Starting at the line that has "nfections and if" and stopping after the line that has "of cookies, not all functions of our", reproduce the listing below exactly; omit everything else.
********************
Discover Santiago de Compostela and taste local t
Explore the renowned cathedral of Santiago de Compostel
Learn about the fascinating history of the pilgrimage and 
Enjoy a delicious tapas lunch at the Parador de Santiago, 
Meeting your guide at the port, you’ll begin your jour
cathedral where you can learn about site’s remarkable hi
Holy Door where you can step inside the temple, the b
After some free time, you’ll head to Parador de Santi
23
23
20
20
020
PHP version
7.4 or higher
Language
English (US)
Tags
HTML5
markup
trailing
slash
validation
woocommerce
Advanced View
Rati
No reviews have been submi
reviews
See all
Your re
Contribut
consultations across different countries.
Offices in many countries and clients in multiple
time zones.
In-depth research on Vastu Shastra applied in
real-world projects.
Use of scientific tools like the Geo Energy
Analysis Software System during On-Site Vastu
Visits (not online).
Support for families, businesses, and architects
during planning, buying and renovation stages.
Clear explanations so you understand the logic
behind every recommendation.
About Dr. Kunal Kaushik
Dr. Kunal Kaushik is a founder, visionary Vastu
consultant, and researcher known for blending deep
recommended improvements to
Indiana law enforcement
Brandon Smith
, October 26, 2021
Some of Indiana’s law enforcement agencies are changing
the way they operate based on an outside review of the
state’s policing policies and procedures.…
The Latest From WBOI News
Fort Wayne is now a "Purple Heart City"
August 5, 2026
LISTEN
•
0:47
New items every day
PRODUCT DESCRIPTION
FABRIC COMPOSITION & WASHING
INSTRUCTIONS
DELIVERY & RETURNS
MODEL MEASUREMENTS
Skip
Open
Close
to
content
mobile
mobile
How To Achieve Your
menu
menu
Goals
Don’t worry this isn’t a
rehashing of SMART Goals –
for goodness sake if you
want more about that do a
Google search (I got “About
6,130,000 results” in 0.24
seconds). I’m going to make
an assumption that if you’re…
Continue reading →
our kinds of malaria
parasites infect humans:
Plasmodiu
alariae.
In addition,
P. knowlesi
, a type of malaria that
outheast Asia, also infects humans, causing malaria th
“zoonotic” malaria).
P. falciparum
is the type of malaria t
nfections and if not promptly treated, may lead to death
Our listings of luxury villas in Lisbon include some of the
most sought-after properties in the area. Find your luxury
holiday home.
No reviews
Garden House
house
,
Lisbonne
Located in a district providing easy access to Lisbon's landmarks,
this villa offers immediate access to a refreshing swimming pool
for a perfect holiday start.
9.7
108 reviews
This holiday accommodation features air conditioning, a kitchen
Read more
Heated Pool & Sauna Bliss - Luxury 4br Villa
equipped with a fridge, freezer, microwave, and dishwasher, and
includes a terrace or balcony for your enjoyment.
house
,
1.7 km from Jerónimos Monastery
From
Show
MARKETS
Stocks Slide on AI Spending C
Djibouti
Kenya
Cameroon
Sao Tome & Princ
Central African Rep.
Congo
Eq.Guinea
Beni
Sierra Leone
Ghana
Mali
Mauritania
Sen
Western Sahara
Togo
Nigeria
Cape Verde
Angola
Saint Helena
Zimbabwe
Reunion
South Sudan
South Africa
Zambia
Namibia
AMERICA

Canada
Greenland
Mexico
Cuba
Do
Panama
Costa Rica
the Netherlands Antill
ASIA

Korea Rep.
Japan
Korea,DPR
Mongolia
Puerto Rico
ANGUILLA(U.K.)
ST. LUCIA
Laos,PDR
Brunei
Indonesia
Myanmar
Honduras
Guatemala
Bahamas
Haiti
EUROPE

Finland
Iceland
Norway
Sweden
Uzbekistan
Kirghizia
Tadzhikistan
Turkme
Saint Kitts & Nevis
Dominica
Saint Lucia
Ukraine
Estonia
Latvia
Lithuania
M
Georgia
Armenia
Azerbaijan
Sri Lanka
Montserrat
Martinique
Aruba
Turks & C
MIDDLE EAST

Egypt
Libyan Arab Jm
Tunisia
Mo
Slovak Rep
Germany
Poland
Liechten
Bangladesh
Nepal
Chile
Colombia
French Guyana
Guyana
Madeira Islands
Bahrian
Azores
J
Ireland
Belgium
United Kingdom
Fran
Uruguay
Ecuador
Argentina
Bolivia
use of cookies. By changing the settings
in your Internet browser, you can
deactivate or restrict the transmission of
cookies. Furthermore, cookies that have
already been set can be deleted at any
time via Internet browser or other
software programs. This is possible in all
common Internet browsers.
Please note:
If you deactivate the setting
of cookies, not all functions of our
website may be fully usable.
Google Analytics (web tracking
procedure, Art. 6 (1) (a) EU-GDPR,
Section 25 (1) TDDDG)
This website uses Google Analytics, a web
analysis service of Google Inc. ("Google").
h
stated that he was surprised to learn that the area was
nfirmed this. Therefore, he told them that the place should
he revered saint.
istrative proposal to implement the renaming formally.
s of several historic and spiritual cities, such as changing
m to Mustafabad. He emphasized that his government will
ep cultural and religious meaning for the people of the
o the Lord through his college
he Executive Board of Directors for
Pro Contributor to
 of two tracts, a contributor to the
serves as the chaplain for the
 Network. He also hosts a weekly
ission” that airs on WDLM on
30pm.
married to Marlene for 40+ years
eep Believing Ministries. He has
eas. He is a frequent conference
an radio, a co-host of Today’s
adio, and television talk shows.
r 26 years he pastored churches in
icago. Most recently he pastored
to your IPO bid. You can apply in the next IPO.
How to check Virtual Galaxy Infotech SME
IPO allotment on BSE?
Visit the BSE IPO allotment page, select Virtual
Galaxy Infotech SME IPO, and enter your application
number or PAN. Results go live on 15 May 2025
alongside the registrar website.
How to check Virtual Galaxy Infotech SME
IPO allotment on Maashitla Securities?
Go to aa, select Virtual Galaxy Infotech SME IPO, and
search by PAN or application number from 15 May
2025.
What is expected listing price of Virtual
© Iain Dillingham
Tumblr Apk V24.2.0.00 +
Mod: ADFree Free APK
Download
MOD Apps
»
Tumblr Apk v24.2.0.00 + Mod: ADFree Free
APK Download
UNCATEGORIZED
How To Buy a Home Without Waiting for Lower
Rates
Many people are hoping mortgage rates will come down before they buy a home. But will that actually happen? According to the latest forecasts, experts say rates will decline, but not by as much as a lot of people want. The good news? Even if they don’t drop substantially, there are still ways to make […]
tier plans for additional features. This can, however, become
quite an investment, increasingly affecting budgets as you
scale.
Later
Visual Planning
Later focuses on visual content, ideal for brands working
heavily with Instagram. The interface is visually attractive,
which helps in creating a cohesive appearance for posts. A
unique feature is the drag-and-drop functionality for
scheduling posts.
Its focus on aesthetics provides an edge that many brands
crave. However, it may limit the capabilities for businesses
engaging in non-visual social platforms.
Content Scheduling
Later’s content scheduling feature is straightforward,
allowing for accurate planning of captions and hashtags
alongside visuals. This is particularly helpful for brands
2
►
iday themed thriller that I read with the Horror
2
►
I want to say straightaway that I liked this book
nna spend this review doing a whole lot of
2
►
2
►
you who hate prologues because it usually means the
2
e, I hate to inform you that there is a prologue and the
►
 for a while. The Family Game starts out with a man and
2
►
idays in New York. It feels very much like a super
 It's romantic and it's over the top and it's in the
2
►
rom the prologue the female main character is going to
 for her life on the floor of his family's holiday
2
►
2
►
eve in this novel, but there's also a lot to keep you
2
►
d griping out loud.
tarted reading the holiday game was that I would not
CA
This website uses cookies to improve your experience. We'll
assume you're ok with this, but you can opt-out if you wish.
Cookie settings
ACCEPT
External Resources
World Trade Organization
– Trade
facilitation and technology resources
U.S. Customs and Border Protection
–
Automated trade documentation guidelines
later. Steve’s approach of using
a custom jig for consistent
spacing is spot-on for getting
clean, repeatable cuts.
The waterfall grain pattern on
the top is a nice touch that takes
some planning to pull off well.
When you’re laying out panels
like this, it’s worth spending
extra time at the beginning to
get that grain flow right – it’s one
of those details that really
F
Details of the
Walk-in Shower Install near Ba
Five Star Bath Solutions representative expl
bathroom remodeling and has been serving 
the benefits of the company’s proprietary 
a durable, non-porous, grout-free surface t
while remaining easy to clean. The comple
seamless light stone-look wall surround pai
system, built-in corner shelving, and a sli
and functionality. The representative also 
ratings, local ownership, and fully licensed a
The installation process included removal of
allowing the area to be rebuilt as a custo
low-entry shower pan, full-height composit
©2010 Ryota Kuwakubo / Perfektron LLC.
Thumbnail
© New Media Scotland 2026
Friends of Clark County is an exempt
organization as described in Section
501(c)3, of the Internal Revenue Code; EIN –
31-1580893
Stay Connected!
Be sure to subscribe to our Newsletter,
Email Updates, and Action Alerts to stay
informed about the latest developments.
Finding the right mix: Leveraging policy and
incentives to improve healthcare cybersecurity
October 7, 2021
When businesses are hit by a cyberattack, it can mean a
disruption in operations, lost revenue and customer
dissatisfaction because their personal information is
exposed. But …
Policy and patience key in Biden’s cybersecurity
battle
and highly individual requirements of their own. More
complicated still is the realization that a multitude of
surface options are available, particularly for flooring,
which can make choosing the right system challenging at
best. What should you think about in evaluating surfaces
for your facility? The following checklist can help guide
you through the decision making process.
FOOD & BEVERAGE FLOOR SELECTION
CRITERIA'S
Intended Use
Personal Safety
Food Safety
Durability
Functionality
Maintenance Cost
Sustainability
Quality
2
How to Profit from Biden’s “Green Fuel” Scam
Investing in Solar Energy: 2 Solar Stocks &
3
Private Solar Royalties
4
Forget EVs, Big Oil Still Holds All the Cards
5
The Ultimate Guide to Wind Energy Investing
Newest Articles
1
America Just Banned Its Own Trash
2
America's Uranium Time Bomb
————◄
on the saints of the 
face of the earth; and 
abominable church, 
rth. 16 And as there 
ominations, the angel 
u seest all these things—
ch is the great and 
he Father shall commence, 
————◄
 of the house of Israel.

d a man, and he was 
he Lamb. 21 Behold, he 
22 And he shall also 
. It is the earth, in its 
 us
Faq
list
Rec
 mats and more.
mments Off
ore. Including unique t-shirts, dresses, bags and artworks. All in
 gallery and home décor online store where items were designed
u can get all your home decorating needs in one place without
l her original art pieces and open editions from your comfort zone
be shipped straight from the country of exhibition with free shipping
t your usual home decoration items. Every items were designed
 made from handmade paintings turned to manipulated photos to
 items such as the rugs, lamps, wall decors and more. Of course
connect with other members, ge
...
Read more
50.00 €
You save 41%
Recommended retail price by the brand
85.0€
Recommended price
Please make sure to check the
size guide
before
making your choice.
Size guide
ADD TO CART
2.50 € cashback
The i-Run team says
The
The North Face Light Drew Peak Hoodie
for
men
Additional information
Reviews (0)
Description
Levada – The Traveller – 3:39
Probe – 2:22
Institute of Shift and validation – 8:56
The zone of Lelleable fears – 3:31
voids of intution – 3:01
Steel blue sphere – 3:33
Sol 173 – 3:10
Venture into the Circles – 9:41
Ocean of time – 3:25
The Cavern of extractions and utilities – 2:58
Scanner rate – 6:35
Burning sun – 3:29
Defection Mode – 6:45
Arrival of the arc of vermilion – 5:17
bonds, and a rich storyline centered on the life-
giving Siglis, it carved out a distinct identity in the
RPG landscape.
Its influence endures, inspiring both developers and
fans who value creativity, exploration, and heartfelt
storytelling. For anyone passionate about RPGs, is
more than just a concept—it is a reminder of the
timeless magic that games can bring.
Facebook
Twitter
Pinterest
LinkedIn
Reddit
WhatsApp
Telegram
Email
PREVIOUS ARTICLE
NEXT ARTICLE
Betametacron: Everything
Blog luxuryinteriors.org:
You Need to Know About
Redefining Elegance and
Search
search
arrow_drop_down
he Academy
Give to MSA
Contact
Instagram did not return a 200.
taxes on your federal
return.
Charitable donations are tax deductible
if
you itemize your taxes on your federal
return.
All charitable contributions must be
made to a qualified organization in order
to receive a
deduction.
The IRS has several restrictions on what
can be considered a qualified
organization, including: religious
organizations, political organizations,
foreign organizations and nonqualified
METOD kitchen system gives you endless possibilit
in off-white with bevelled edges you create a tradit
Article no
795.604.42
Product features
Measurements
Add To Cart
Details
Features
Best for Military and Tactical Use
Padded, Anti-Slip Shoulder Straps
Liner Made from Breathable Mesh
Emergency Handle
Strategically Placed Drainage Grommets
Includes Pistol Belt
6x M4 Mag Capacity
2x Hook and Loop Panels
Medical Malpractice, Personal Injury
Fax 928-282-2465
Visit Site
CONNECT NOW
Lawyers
********************
__RESPONSE__.
nfections and if not promptly treated, may lead to death
Our listings of luxury villas in Lisbon include some of the
most sought-after properties in the area. Find your luxury
holiday home.
No reviews
Garden House
house
,
Lisbonne
Located in a district providing easy access to Lisbon's landmarks,
this villa offers immediate access to a refreshing swimming pool
for a perfect holiday start.
9.7
108 reviews
This holiday accommodation features air conditioning, a kitchen
Read more
Heated Pool & Sauna Bliss - Luxury 4br Villa
equipped with a fridge, freezer, microwave, and dishwasher, and
includes a terrace or balcony for your enjoyment.
house
,
1.7 km from Jerónimos Monastery
From
Show
MARKETS
Stocks Slide on AI Spending C
Djibouti
Kenya
Cameroon
Sao Tome & Princ
Central African Rep.
Congo
Eq.Guinea
Beni
Sierra Leone
Ghana
Mali
Mauritania
Sen
Western Sahara
Togo
Nigeria
Cape Verde
Angola
Saint Helena
Zimbabwe
Reunion
South Sudan
South Africa
Zambia
Namibia
AMERICA

Canada
Greenland
Mexico
Cuba
Do
Panama
Costa Rica
the Netherlands Antill
ASIA

Korea Rep.
Japan
Korea,DPR
Mongolia
Puerto Rico
ANGUILLA(U.K.)
ST. LUCIA
Laos,PDR
Brunei
Indonesia
Myanmar
Honduras
Guatemala
Bahamas
Haiti
EUROPE

Finland
Iceland
Norway
Sweden
Uzbekistan
Kirghizia
Tadzhikistan
Turkme
Saint Kitts & Nevis
Dominica
Saint Lucia
Ukraine
Estonia
Latvia
Lithuania
M
Georgia
Armenia
Azerbaijan
Sri Lanka
Montserrat
Martinique
Aruba
Turks & C
MIDDLE EAST

Egypt
Libyan Arab Jm
Tunisia
Mo
Slovak Rep
Germany
Poland
Liechten
Bangladesh
Nepal
Chile
Colombia
French Guyana
Guyana
Madeira Islands
Bahrian
Azores
J
Ireland
Belgium
United Kingdom
Fran
Uruguay
Ecuador
Argentina
Bolivia
use of cookies. By changing the settings
in your Internet browser, you can
deactivate or restrict the transmission of
cookies. Furthermore, cookies that have
already been set can be deleted at any
time via Internet browser or other
software programs. This is possible in all
common Internet browsers.
Please note:
If you deactivate the setting
of cookies, not all functions of our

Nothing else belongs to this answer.